# Input:
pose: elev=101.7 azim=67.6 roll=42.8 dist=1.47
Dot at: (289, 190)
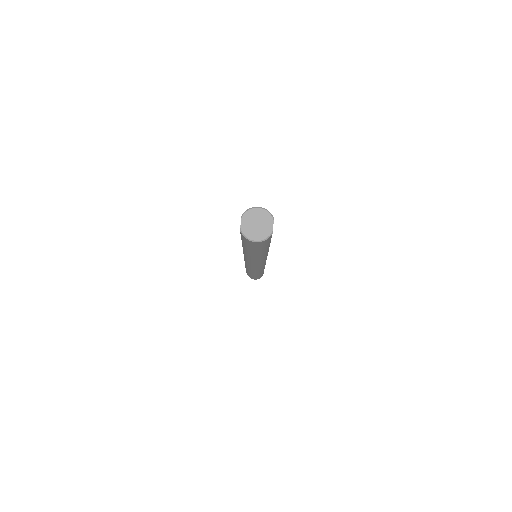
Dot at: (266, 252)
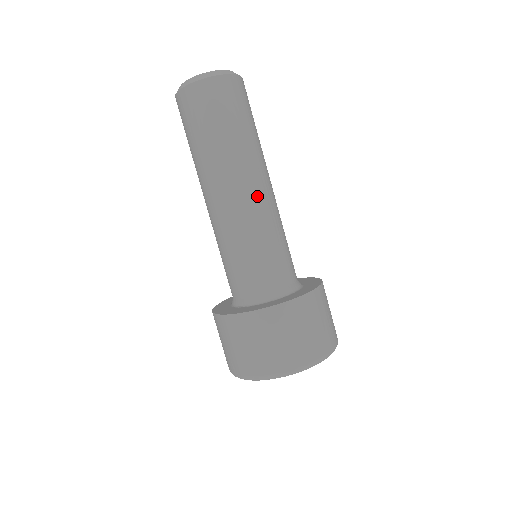
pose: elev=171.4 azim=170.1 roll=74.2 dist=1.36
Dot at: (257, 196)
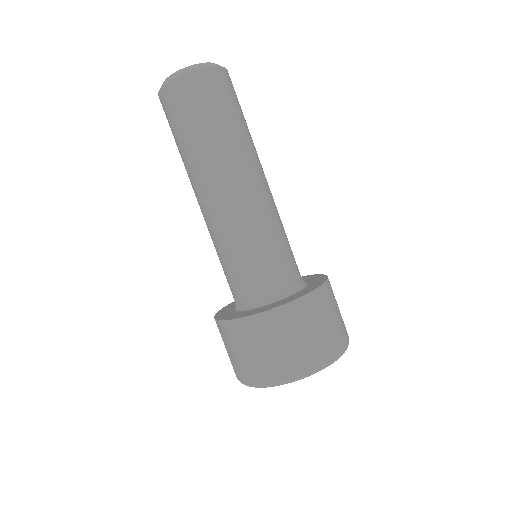
Dot at: (255, 191)
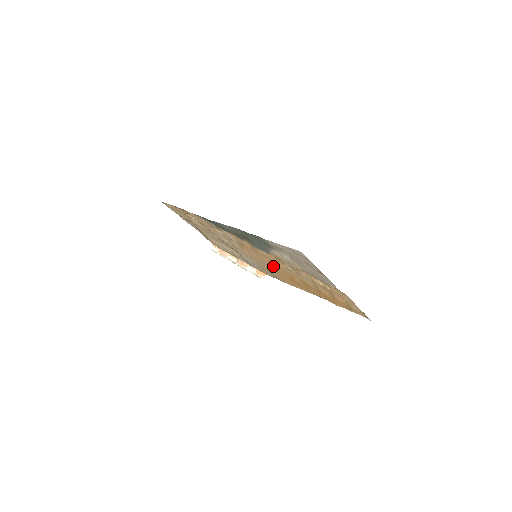
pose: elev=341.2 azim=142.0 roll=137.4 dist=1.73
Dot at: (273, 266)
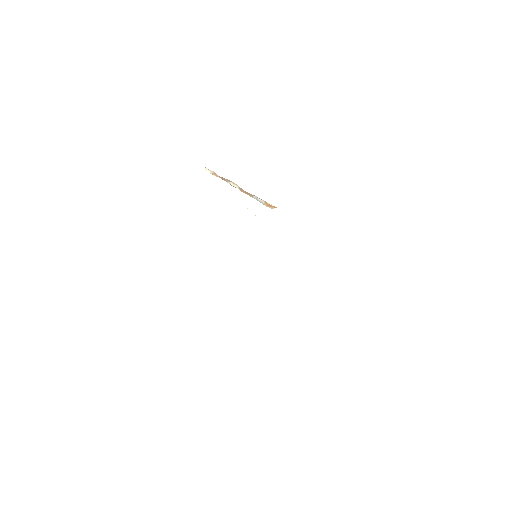
Dot at: occluded
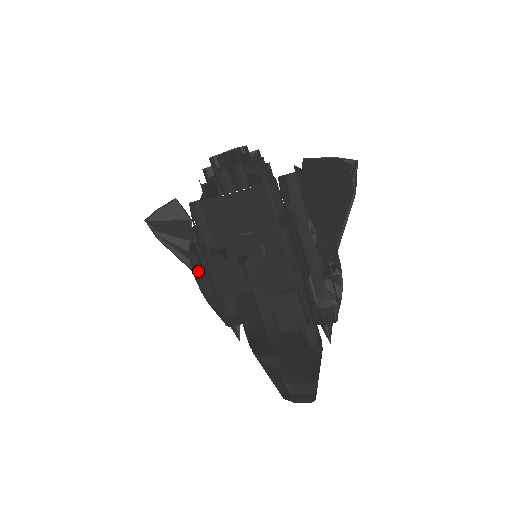
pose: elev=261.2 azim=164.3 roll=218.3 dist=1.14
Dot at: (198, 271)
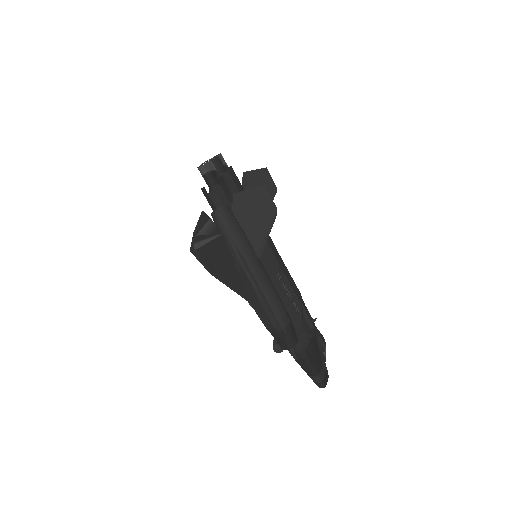
Dot at: occluded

# Exercise details:
Lay out every line of the entries above as a Markdown table with the columns No. and Line, numbering the rows and skipping blank lines. Leave the pictures out of the table.

# Complete output:
| No. | Line |
|---|---|
| 1 | pose: elev=101.7 azim=67.6 roll=42.8 dist=1.47 |
| 2 | Dot at: (289, 190) |
| 3 | Dot at: (266, 252) |
| 4 | pose: elev=171.4 azim=170.1 roll=74.2 dist=1.36 |
| 5 | Dot at: (257, 196) |
| 6 | Dot at: (255, 191) |
| 7 | pose: elev=341.2 azim=142.0 roll=137.4 dist=1.73 |
| 8 | Dot at: (273, 266) |
| 9 | Dot at: occluded |
| 10 | pose: elev=261.2 azim=164.3 roll=218.3 dist=1.14 |
| 11 | Dot at: (198, 271) |
| 12 | Dot at: occluded |